--- Excerpt provided ---

The keys to naming as we developed it in the early days in Attention Development Programs in Atlanta:

  1. Practice for 3 minutes, perhaps starting with as few as 10 seconds in a trial until the client can name 10 things in 10 seconds.
  2. Count and keep track of how many things were named, so you can see progress, and write down (or even better, have the client graph) the number of items.
  3. Continue naming until you can name 140 items in 3 minutes without a break (about 47/minute).
  4. Focus on naming details (I like to start on the body) starting up top and going down (e.g. hair, part, bangs, forehead, eyebrows, eyelashes, eyes, pupils, nose, bridge of the nose, etc.) The client counts and the trainer times.
  5. Repeat the same naming site until the client can name at a 1/second pace or close to it.

There are some rules I always use:

  1. You can’t name from a picture; you must name from a real-world item like a person or items in a room–3-dimensional.
  2. Do NOT point when you name. In working with autistic children or those with very slow brains, sometimes the trainer can point to help them focus, but the goal is for them to focus with their eyes on their own.
  3. The namer must look at the item being named when naming it. This creates and reinforces (as it is repeated in successive trials) a neural network that includes the visual item, the spoken name of the item, the heard name of the item, so language processing (beta), which is the goal, becomes more fluid and the brain is able to sustain it for longer periods (speeding up the naming).
  4. When the client gets good at the complete body/clothing, move to items in the car, items in the kitchen, etc. and repeat those until they are fluid.
  5. Get a stopwatch and an inventory counter (clicker), which the coach uses during naming–and then switch roles. I’ll name and you count, then you name and I’ll count. Not competing with each other but just trying to beat our own records.
  6. The namer has to remain still when naming, especially for fidgeters.

There is also the naming walk, which is being combined with naming here but is different. That’s actually something that Fritz Perls taught me. Go out for a walk, ideally in a situation where you can speak out loud without having people around you tink you are crazy. Out loud–or even under your breath–maintain a constant monologue in this form: “Now I’m aware of the tree on my right; now I’m aware of how tall it is–maybe 60 feet; now I’m aware of how rough the bark is; now I’m aware of a breeze that just came by; now I’m aware of a collie trotting toward me,” etc. What you will find is that you can do it just fine for 30 seconds or a minute or maybe even more, before you suddenly realize that you aren’t doing it any more. You’re thinking. Stop, turn around and look back to see what was the last thing you were aware of. Then start again. “Now I’m aware I’m getting a cucumber out of the refrigerator, now I’m aware I’m closing the refrigerator door, now I’m looking for a knife to slice the cucumber, etc.” This one is not necessarily time-limited like naming. Naming is 3 minutes. I would often break it up into 1-minute segments, trying to get up to 47 or more things. Then begin putting them together.

--- Dataset extract ---

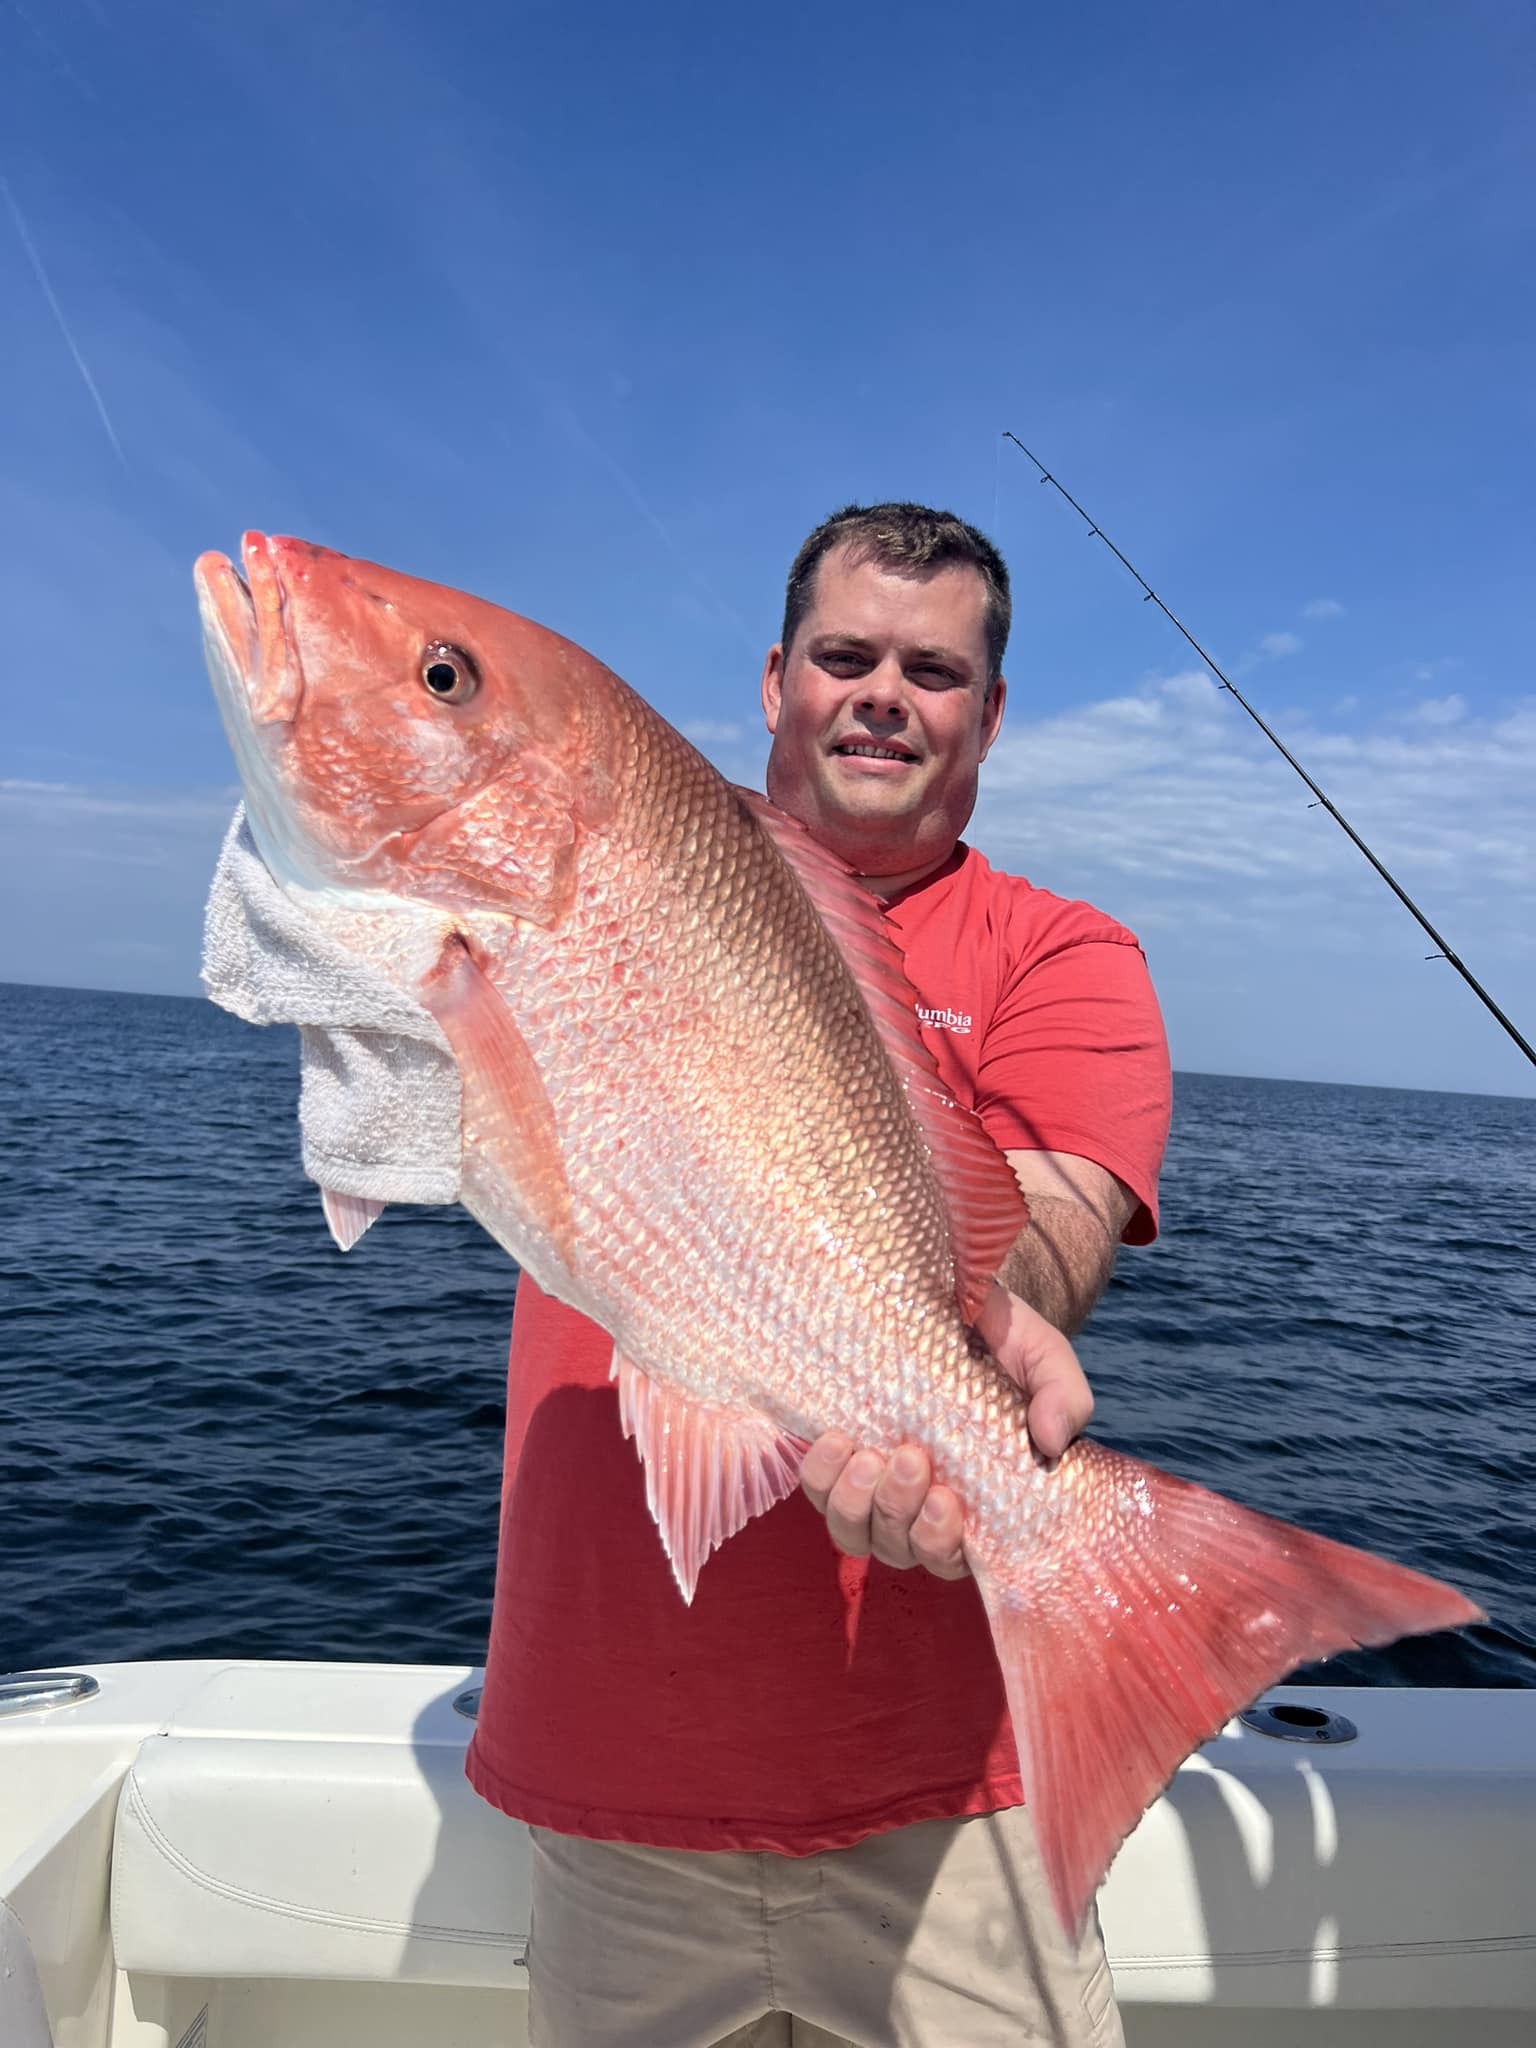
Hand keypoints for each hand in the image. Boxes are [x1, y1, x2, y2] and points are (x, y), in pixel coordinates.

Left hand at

---

## What is needed
Pick up the account of the naming exercises at the point where it stops and write the next part.

## Result of the exercise
If you have a client who has a hard time waking up or getting going in the morning, wake them up and sit on the bed and have them start naming. You’ll be amazed how quickly they wake up.

Reading Aloud

The client reads aloud. Alternate with the client until he/she builds up some stamina.

Stump the Jock

Pick an age-appropriate piece of written material–usually starting with a paragraph. It should have factual information in it (names, dates, places, etc.). Both the trainer and the client read it at the same time (can be aloud first, but then silently).
Take turns:  One asks the other a question that is answered in the paragraph. The other has to answer correctly.  If yes, a point is gained; if no, a point is lost. The person being questioned can challenge the asker to demonstrate that the question is answered in the paragraph if there is any doubt.  If it is, he loses a point; if not, the asker loses a point.
One of the keys in this game is for the client to learn that there are facts in written material, learn to recognize them and remember them.  You can’t ask good questions unless you recognize the facts.
A second key is how to ask open-ended questions.  For example, instead of “how many times does a hummingbird flap its wings in a second”?”, ask “how fast does a hummingbird flap its wings?
I explain to kids that they are learning how to know what questions will be on a test (if there are still tests in school).  All the teacher does is look for facts in the assigned reading or lecture and makes up questions.  If you recognize the facts when you read and know how to turn them into questions, you know what will be on the test.
With practice, you can expand the reading material from a paragraph to a page or more.
The final point I do is to show the client how to read (or take notes) in shorthand:  write down the facts when listening to a set of instructions in your own code.
For example, I tell the client, “there are 4 books here on the table” (if there are still books in school). “First I want you to take the biggest book, turn to page 311 and find the 4th word in the 4th row and jot it down on this paper.  Then take the red-covered book, find the 4th page from the end and take the first 3 words in the last sentence and write them on this paper,” etc.
The client might make notes like “biggest 311 4w in 4r; red -4p last s w 1-3”

Note Taking

Note taking if we get that far.

RSA Breathing

Since RSA breathing tends to stimulate the vagus nerve, which pushes you into parasympathetic mode–and is the pair of the cranial nerves that connects the brain to the abdomen via the heart, esophagus and lungs, it prepares the body to participate more effectively in these parasympathetic maintenance functions. It also reduces autonomic stress, so doing it multiple times during the day creates points in the stress graph which produce drops, breaking up the steady climb, so stress levels at day’s end are significantly lower.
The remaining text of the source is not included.